Across My Desk: Retirement
Retirement has its costs and according to a recent study, one-third of Americans will be poverty stricken during their golden years.
On June 9, 2006, notes from a study from the Center of Retirement Research were published in Money Management Executive. Here's how that story by Lee Barney read:
"Forty-three percent of Americans are likely to struggle in retirement and fully a third could fall into poverty, according to a report from the Center for Retirement Research.
The center based its assessment on households replacing 73% of their preretirement income through Social Security benefits as well as pensions and 401(k)s and ruled a household as "at risk" if it could not come within 10% of those levels.
"For the bottom third of the income scale," said Alicia H. Munnell , director of the center, "that means falling into poverty and not being able to meet basic needs." Even for the middle and upper thirds of the income scale, Munnell continued, they are likely to have to scrimp to get by.

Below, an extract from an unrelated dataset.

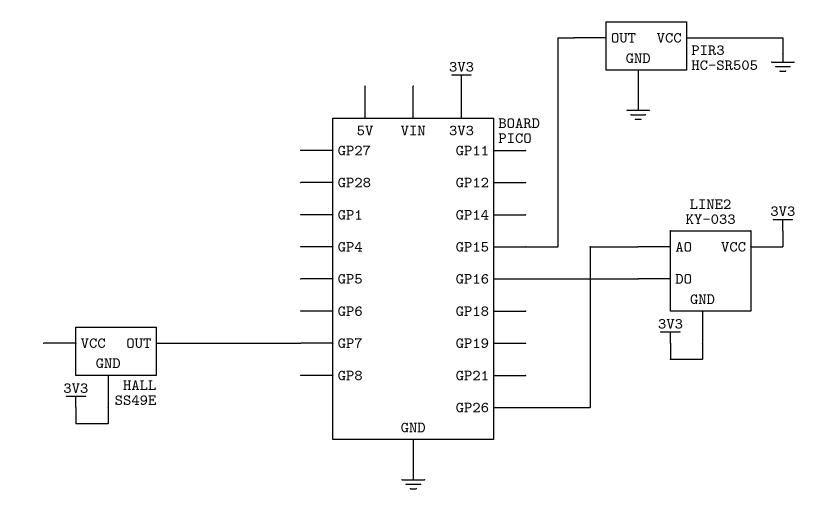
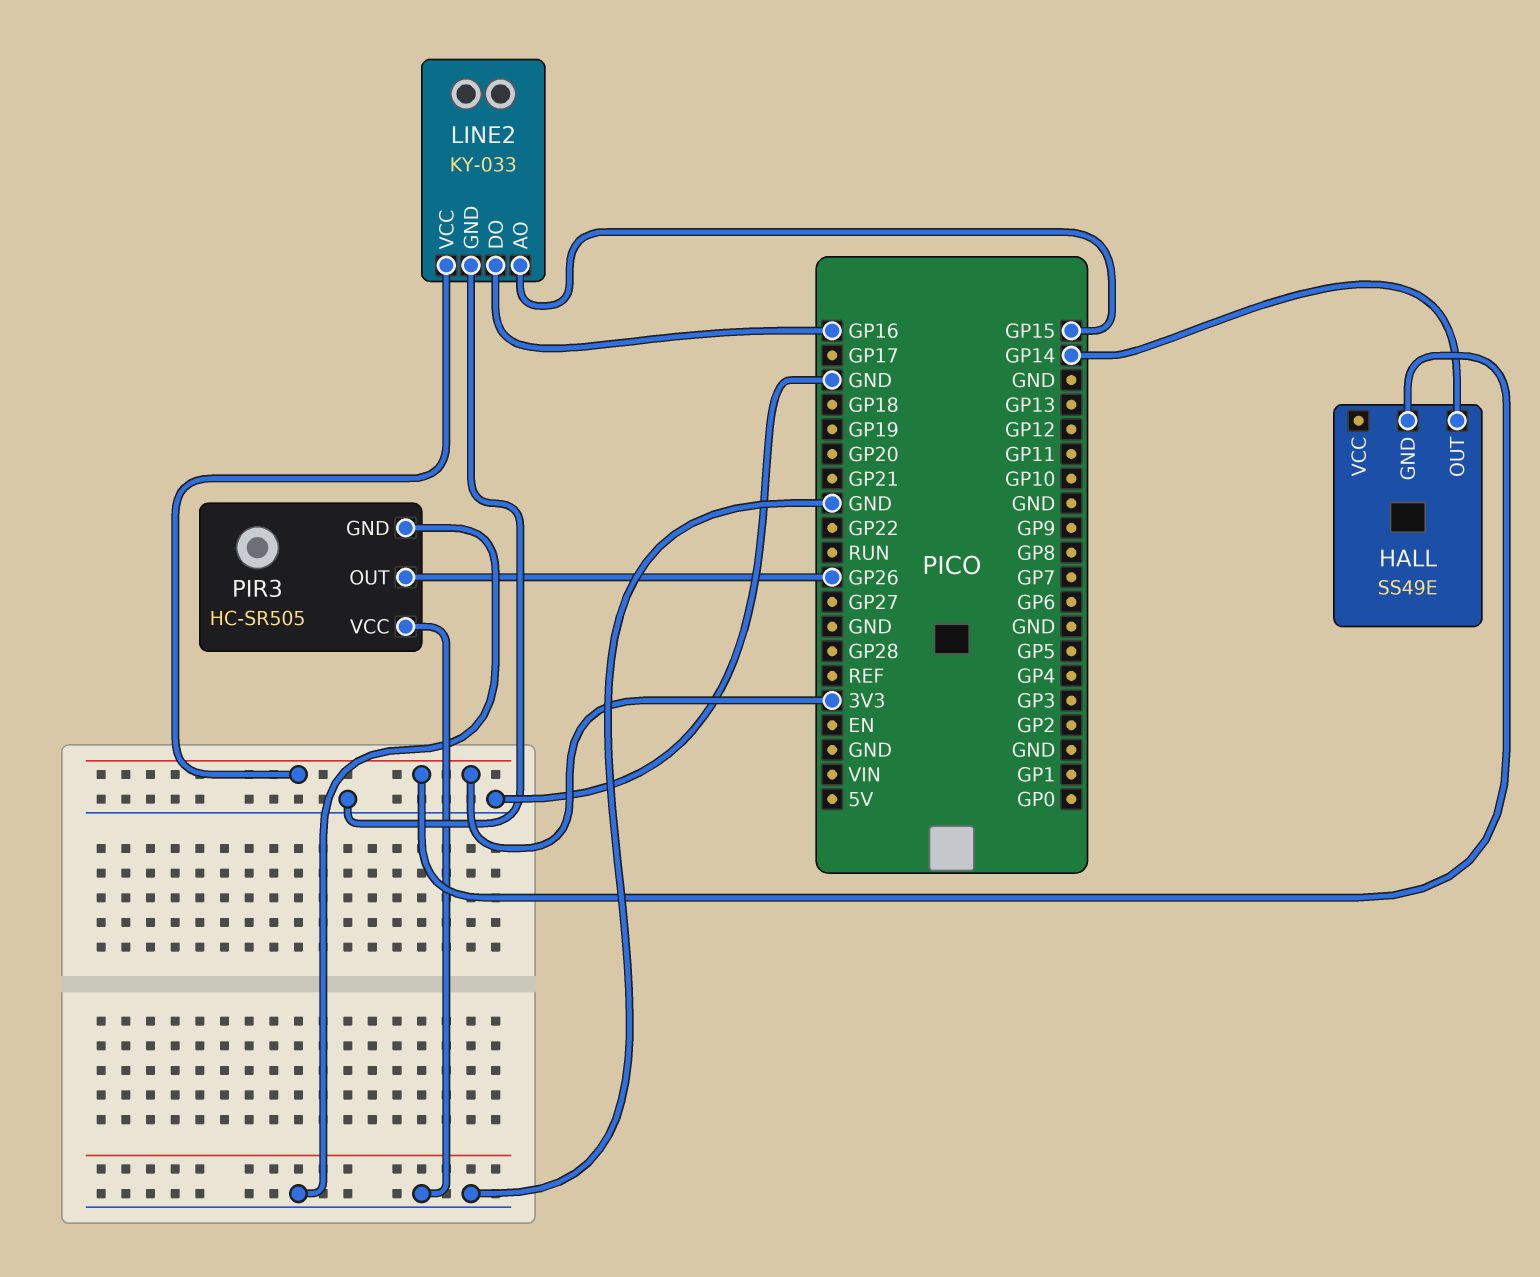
HALL pin OUT: GP7 -> GP14
LINE2 pin AO: GP26 -> GP15
LINE2 pin GND: 3V3 -> GND
PIR3 pin OUT: GP15 -> GP26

People born between 1965 and 1972, or Generation X, fare the worst, with 49% of these folks at risk, due to the majority not having pensions and possibly seeing Social Security benefits decline in their lifetimes. Baby Boomers, or those born between 1946 and 1964, do slightly better, with 33% of those born before 1955 at risk, and 44% of those born after that time at risk.
"People have to support themselves for longer at a time when resources are decreasing," Munnell said. "In theory, 401(k) plans work, but in fact, they don't The average balance at retirement is only $60,000, and individuals don't save outside of that."
My advice: From this day forward, say "No" to spending and "Yes" to saving.